The contract also specifies who owns the plans—typically, it’s the architect. That won’t be a concern unless you and the architect part ways before the project is completed. In that case, you’ll want to know if you have the right to modify the existing plans and complete the house on your own, or with another architect.
I’ve Signed with an Architect. What Should I Expect?
Most residential architects follow a similar path when designing or remodeling homes. The following steps are typical.
Preliminary design phase. This usually begins with an initial consultation to determine the client’s needs along with a site visit. From that the architect can draw up a written program (the goals of the project) and develop rough sketches to confirm the general size and layout.
Design development. With the client’s approval, the architect will then add details to the design, continuing to consult with the client on materials, trim and other features. Computer modeling may be used to help both architect and client guide the project as it develops. The architect may help in obtaining permits, calling in consultants and structural engineers as needed.
Documentation. The architect’s office will produce detailed blueprints that can be presented to building officials, and to contractors to obtain estimates for the work.
FINANCING TIP: Once you’ve agreed on a realistic budget, you’ll want to stick to it. This can be difficult when you come up with inspired ideas in the middle of the project. Asking for additional work from an architect or builder, however, can quickly escalate your costs. Should that happen (and it frequently does), a personal loan can be a simple—and fast—option to bridge a budget gap.
Securing a Contractor. Armed with complete plans, the architect can help you obtain a contractor by meeting with builders interested in the job and answering questions about the project. They may also recommend builders they’ve worked with, but ultimately, the choice is up to you.
Construction administration. As the project progresses, your architect should be on hand to answer questions, resolve design issues, provide additional drawings as needed, and approve payments to the contractor. The job at this point is to make sure everything goes, literally, according to plan – and to help resolve issues when they don’t.

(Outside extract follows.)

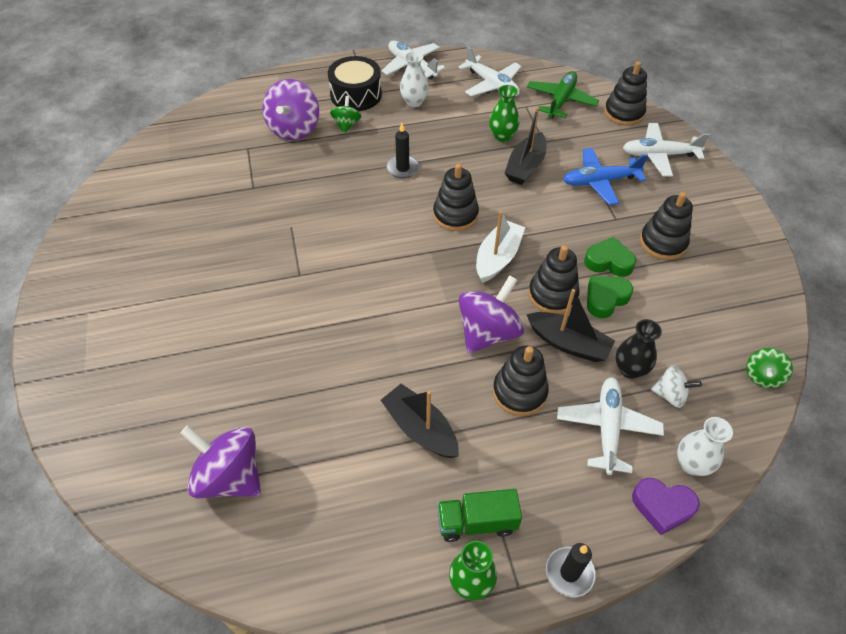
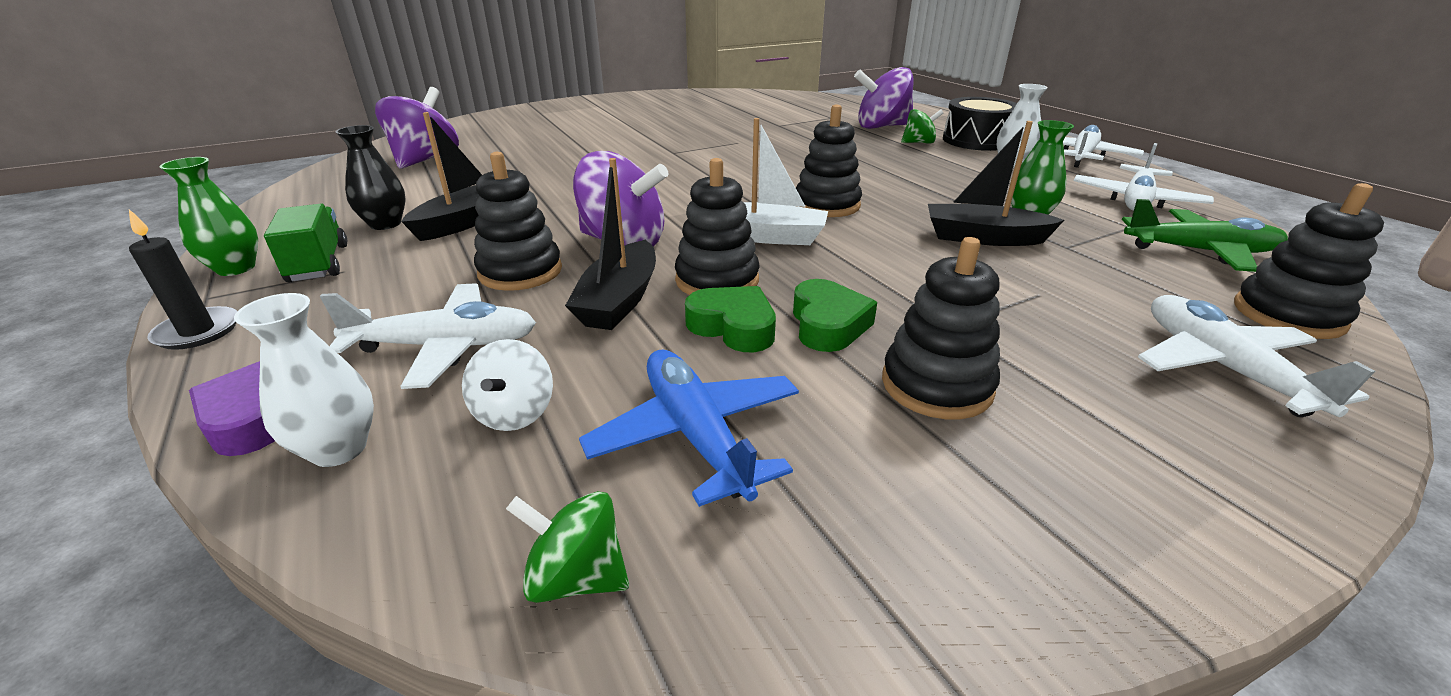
camera: 75 degrees right, 20 degrees down
black candle [386,123,419,178] -> none
blue plane [563,148,648,205] -> blue plane moved to [579,350,799,507]
black vase [616,319,662,379] -> black vase moved to [336,125,406,230]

Help your Architect Help You—and Save Money
Once you’ve signed on with an architect, there are things you can do to make sure your project turns out just as you want it to.
Above all, be available. Review drawings and material suggestions promptly.
Be decisive. If you’re having trouble with a decision, let your architect know. He or she may have information or strategies that can help break the log jam.
Ask questions. The better you understand the design when it’s on paper, the less likely you’ll be unpleasantly surprised at construction time.
Speak up if there’s an aspect of the design you don’t like. It’s much easier to enlarge a closet or move a hallway when it’s on paper than after it’s been framed.
Architects will tell you that the more engaged their client is, the better the results. Successful projects don’t just happen. Finding the right person to help you bring your vision to life is an investment in not only your property but your happiness and satisfaction occupying it.